## [Work request]
Determine which lines of the records include the word "knee", and copy them.

## [Records supplied]
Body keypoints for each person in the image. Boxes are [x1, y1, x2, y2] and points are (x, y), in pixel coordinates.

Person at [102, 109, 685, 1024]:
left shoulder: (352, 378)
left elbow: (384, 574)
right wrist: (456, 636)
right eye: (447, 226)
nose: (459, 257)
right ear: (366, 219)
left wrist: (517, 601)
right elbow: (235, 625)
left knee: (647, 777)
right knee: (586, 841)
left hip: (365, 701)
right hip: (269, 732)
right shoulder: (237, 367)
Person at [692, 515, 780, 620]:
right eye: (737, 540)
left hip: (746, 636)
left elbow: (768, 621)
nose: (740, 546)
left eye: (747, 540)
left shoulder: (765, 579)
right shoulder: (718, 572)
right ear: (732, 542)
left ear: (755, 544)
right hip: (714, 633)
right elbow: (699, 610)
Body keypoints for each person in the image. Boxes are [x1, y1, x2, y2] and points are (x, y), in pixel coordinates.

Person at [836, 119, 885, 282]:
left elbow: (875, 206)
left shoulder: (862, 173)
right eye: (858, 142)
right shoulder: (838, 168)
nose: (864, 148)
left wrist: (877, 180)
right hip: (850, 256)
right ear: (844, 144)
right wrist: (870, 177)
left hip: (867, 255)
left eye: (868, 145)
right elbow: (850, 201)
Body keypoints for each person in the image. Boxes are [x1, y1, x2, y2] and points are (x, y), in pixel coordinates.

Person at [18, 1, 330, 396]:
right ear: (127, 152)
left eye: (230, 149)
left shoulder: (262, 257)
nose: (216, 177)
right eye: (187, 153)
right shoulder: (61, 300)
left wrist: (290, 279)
==
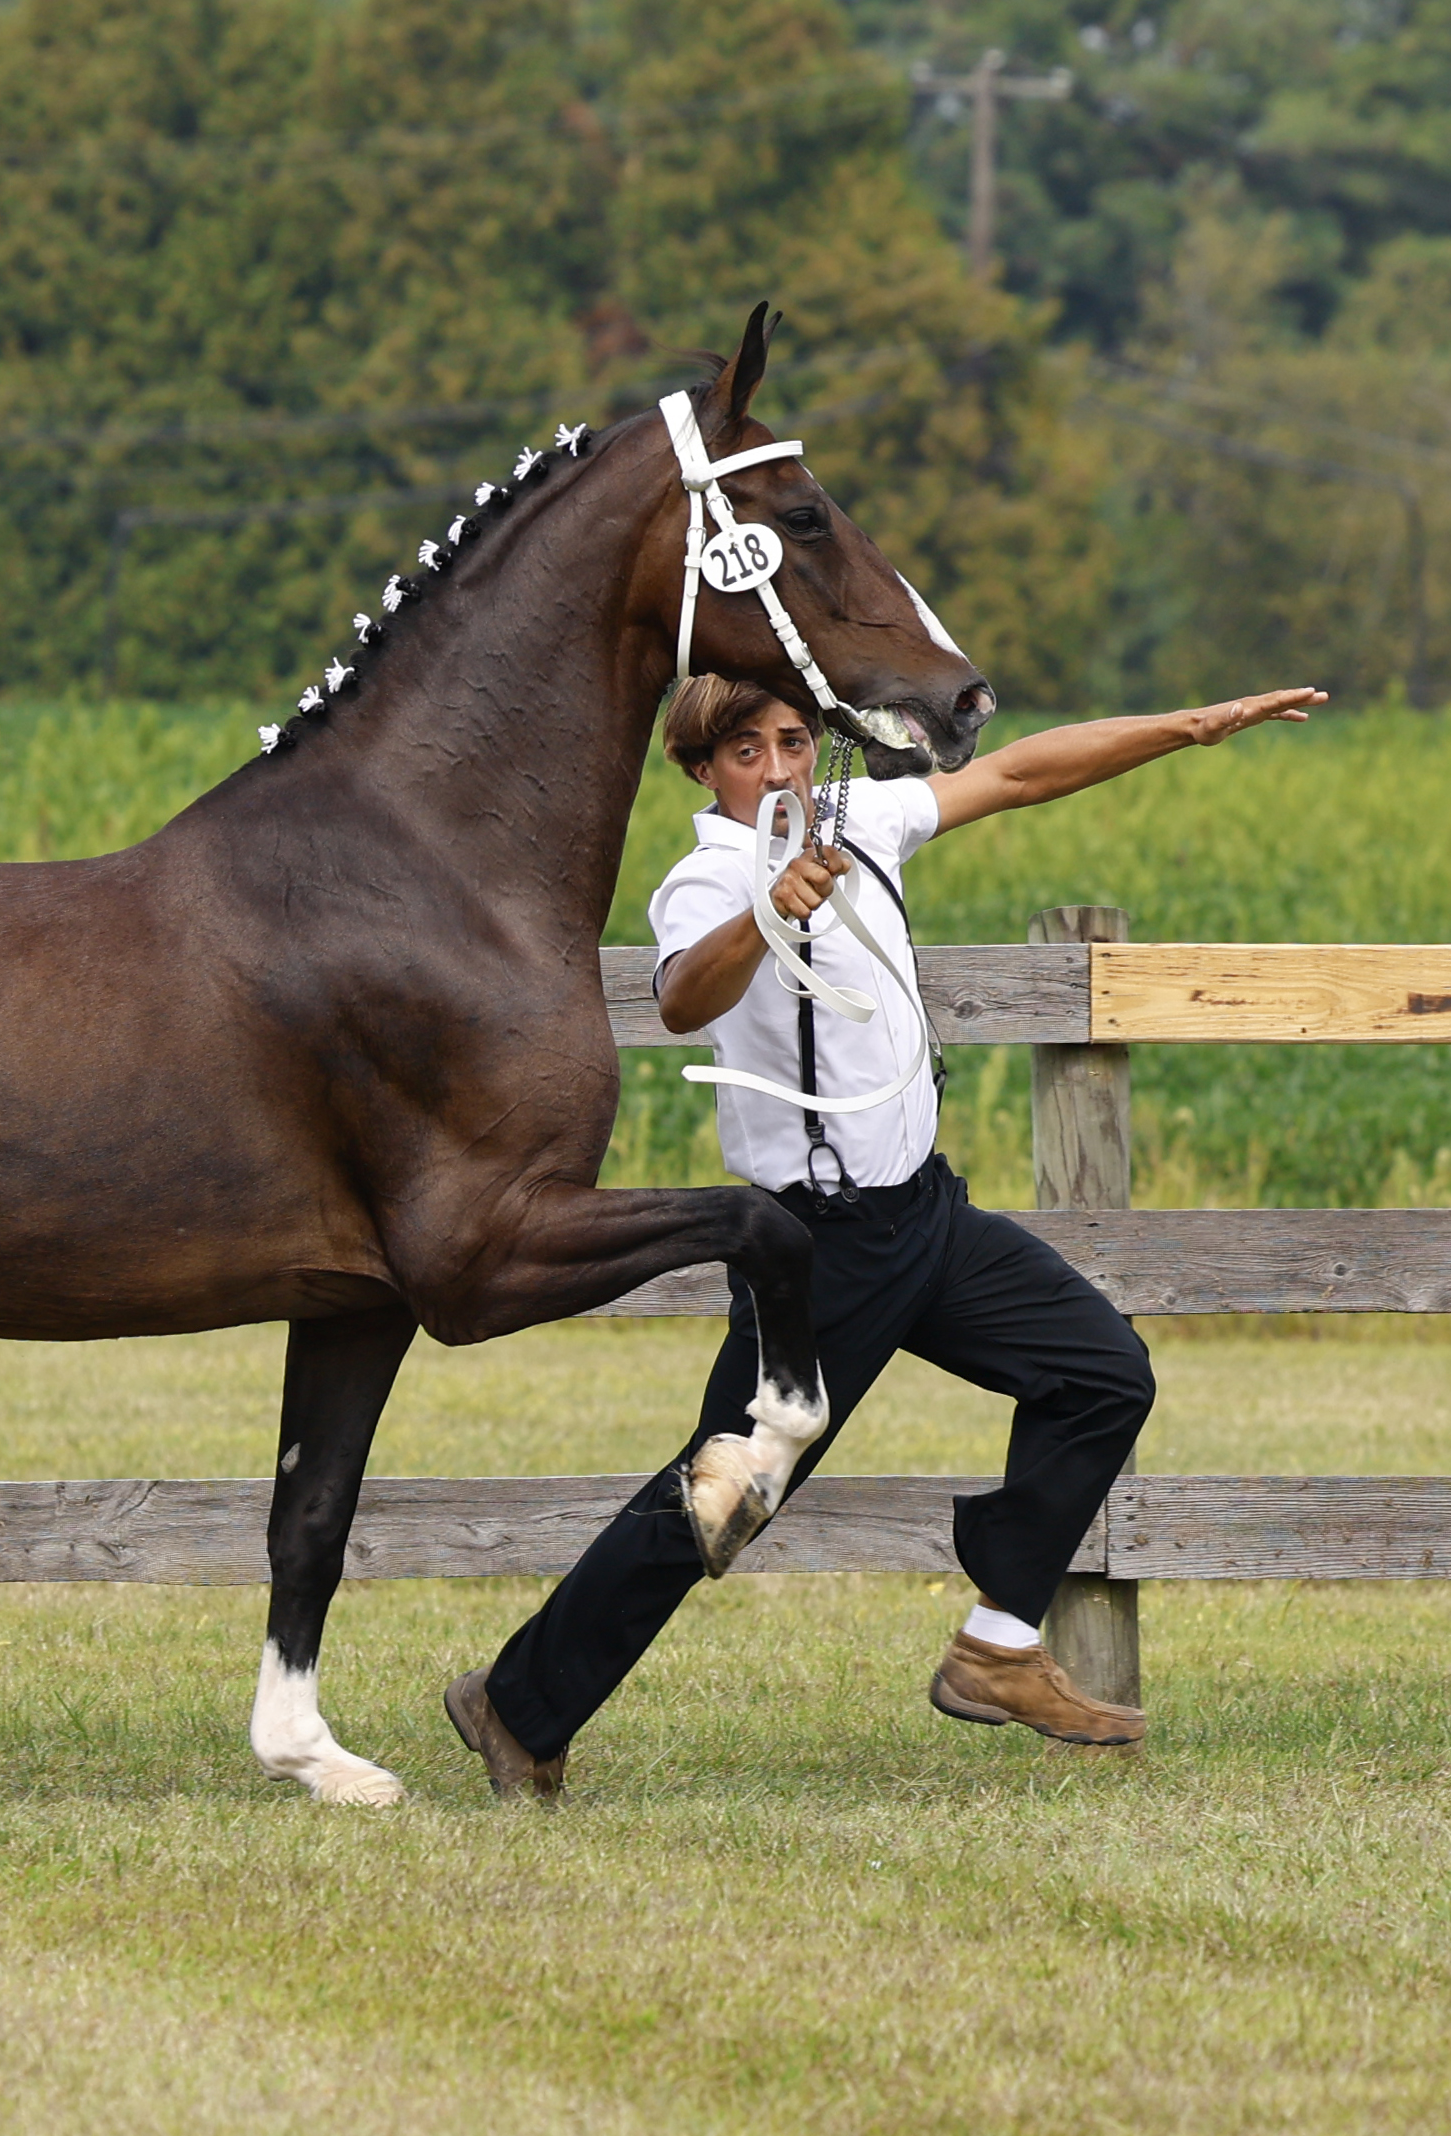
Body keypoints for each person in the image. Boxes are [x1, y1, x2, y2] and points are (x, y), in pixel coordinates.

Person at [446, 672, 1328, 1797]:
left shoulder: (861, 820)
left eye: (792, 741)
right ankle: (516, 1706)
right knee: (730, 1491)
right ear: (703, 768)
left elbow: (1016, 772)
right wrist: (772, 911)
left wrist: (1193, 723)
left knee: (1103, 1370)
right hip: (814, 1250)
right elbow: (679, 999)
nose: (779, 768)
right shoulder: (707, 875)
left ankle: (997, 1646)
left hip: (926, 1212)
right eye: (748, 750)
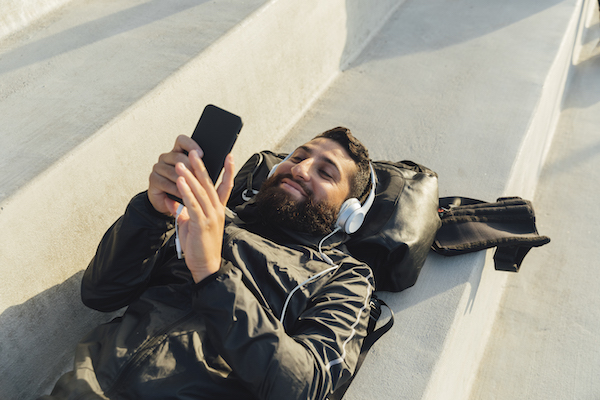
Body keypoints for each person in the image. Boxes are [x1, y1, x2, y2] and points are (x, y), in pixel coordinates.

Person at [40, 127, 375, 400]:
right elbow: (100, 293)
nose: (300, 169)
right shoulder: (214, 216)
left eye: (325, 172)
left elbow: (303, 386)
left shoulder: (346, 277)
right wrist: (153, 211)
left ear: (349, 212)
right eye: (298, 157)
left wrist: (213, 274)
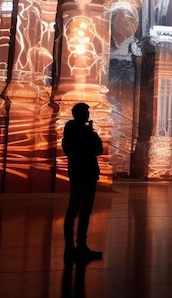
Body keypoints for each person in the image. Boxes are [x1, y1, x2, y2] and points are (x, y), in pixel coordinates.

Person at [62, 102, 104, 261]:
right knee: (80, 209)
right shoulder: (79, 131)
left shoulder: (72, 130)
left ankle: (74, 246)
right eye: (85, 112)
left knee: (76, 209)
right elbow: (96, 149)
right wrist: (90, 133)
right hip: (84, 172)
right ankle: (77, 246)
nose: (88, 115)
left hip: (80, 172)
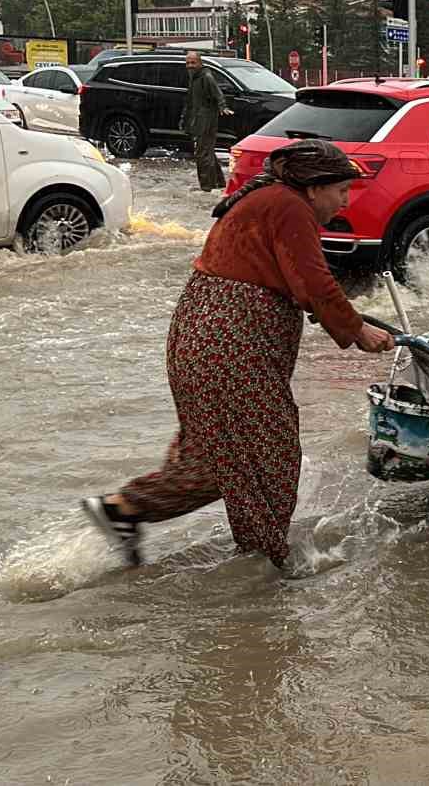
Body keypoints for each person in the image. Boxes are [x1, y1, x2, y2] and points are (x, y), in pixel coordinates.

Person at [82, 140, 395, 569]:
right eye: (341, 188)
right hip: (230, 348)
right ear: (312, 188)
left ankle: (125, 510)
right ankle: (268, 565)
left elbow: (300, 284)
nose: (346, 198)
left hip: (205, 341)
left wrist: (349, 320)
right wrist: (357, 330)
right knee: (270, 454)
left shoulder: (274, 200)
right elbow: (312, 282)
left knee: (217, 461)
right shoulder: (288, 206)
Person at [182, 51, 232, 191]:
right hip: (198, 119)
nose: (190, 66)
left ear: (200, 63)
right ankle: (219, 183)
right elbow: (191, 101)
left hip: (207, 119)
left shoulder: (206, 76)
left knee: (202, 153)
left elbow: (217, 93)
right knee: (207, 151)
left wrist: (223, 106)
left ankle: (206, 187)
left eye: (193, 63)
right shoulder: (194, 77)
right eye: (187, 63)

## [Expected output]
left knee: (647, 777)
right knee: (586, 841)
right knee: (730, 1491)
left knee: (1103, 1370)
right knee: (80, 209)
left knee: (76, 209)
right knee: (270, 454)
left knee: (217, 461)
left knee: (202, 153)
right knee: (207, 151)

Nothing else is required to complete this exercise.